• **INSTRUCTIONS TO FOLLOW**
Format the rows below from the line with "pose: elev=181.7 azim=349.8" to the line with "Dot at: (299, 299)", both included, as a numbered list with blank lines omitted.

• **TASK DATA**
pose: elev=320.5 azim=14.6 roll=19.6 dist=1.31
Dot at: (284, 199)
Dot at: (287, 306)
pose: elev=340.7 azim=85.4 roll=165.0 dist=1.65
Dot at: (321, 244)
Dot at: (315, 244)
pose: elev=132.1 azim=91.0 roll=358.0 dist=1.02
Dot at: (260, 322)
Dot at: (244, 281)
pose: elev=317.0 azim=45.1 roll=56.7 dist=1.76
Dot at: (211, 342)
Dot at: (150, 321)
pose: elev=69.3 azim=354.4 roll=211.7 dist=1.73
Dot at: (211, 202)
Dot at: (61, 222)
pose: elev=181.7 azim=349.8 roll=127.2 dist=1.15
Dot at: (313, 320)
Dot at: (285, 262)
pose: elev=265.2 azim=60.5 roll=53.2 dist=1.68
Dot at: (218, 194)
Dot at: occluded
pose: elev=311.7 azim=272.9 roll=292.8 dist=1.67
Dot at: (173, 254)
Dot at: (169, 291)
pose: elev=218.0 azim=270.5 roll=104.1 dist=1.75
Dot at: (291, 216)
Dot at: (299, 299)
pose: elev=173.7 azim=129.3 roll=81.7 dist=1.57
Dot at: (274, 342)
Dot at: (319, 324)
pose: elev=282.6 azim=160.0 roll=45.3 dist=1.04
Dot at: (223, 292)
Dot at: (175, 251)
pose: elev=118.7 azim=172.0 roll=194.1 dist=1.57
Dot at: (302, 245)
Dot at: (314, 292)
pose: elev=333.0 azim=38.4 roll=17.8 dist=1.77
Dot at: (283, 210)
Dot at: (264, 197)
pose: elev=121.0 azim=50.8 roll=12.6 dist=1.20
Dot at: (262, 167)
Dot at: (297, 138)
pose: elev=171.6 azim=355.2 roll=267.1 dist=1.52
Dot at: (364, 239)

• **EXERCISE SOLUTION**
1. pose: elev=181.7 azim=349.8 roll=127.2 dist=1.15
2. Dot at: (313, 320)
3. Dot at: (285, 262)
4. pose: elev=265.2 azim=60.5 roll=53.2 dist=1.68
5. Dot at: (218, 194)
6. Dot at: occluded
7. pose: elev=311.7 azim=272.9 roll=292.8 dist=1.67
8. Dot at: (173, 254)
9. Dot at: (169, 291)
10. pose: elev=218.0 azim=270.5 roll=104.1 dist=1.75
11. Dot at: (291, 216)
12. Dot at: (299, 299)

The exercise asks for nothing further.